5. Data Publishing: A Process for Bridging the Gap between Data Author and Data User

An emerging approach in the scientific communication is Data Publication. By Data Publication, we mean a process that allows the research community to discover, understand, and make assertions about the trustworthiness and fitness for purpose of the data. In addition, it should allow for those who create data, to receive academic credit for their work. The ultimate aim of Data Publication is to make scientific data available for reuse both within the original disciplines and the wider community. Many of the issues regarding data availability and usability can be addressed if the principles of publication rather than sharing are applied. The Data publication approach imitates the scholarly literature publication and generally emerges from the culture of academic research and scholarly communication.

The Data Publication process should perform the following main functions:

  • Data Peer-Reviewing

The purpose of peer review is to ensure a certain level of quality assurance. In fact, a peer-reviewed dataset can be considered to have been through a process of scientific quality assurance.

  • Data Registration

The purpose of registration is to make data citable as a unique piece of work and to allow claims of precedence of a scholarly finding. Data registration should facilitate data discoverability.

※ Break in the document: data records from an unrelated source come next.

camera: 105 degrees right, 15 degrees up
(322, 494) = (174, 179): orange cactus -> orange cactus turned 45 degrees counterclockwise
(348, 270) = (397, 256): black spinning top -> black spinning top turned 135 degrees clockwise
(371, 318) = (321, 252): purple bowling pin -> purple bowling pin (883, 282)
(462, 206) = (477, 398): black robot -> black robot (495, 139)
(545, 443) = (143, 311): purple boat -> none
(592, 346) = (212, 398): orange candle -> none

  • Data Semantic Enrichment

The purpose of semantic enrichment is to make data understandable. The published data should be endowed with appropriate discipline-specific metadata information. The metadata information improves data understandability.

  • Data Archiving

The purpose of archiving is to preserve data over time.

  • Awareness

Publishing data allows scholars to remain aware of new claims and findings.

  • Rewarding

The purpose of rewarding is to bring scholarly credit to the data authors.

In conclusion, we can say that Data Publication is a process that guarantees the "right to know" of scholars and the "right to be known" of the data authors.

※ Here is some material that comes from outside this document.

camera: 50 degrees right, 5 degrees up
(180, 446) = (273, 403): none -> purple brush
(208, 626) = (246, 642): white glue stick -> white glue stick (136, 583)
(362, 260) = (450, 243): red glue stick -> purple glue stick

Data publication is enabled by data curation and data stewardship that are two fields of practice of paramount importance for the data (re)usability.

Data curation is the active and on-going management of data through its entire lifecycle of interest and usefulness to scholarship. Data curation activities maintain data quality, add value, and provide for reuse over time and also include authentication, archiving, management, preservation, and representation. Curation, in essence, is concerned with availability and future use of data, including the enhancement, extension, and improvement of data for reuse beyond a single scientific community.

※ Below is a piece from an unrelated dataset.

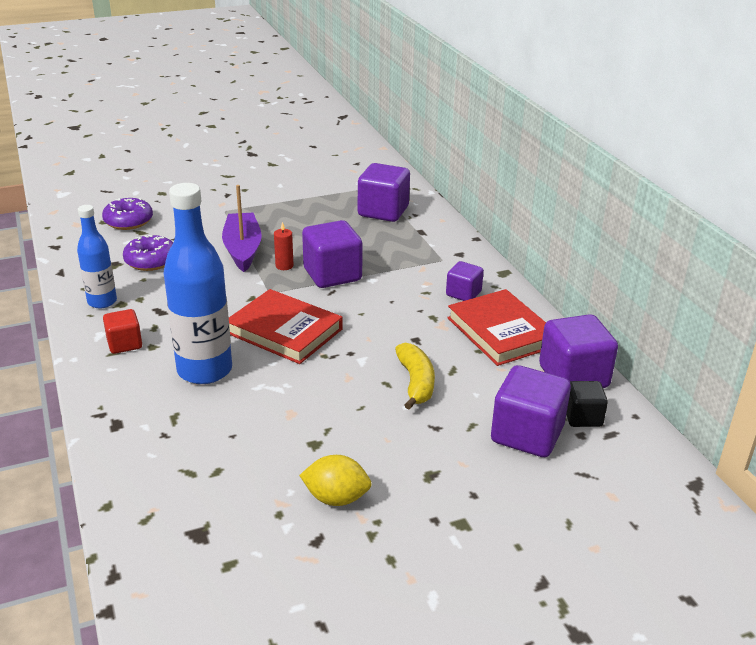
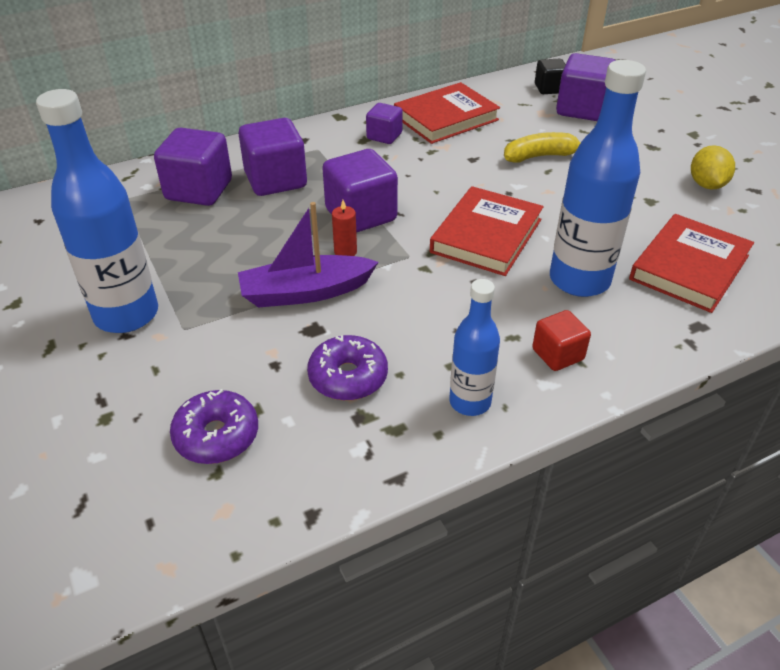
camera: 95 degrees left, 10 degrees up
(195, 441) = (689, 267): none -> red book
(246, 194) = (126, 315): none -> blue bottle
(573, 376) = (499, 90): purple cube -> purple cube (275, 180)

Data stewardship is concerned with the management of shared data collections. It is essential to their preservation and persistence. Stewardship is the process of overseeing and enforcing these activities in accordance with policies defined by data collections' owners. The stewardship function is often primarily an administrative workflow.

The focus of data curation is on the "interest and usefulness" of data to scholarship; in essence, it addresses the data quality criterion of relevance, while data stewardship is mainly concerned with data trustworthiness.

Both data curation and stewardship address the critical function of helping users take confidence in data usability based on various criteria of its quality, and thus, are instrumental to the data publication. In fact, they constitute the two pillars that bear data publication.

An instrument that effectively supports the Data Publication process and therefore the data reusability is the Data Management Plan (DMP). A DMP is a formal document that states what data will be created and how, and outlines the plans for sharing and preservation. In addition, it also states any restrictions that may need to be applied on the collected data. All the data organizations that maintain data collections as well as the research projects that create data collections must be endowed with a DMP.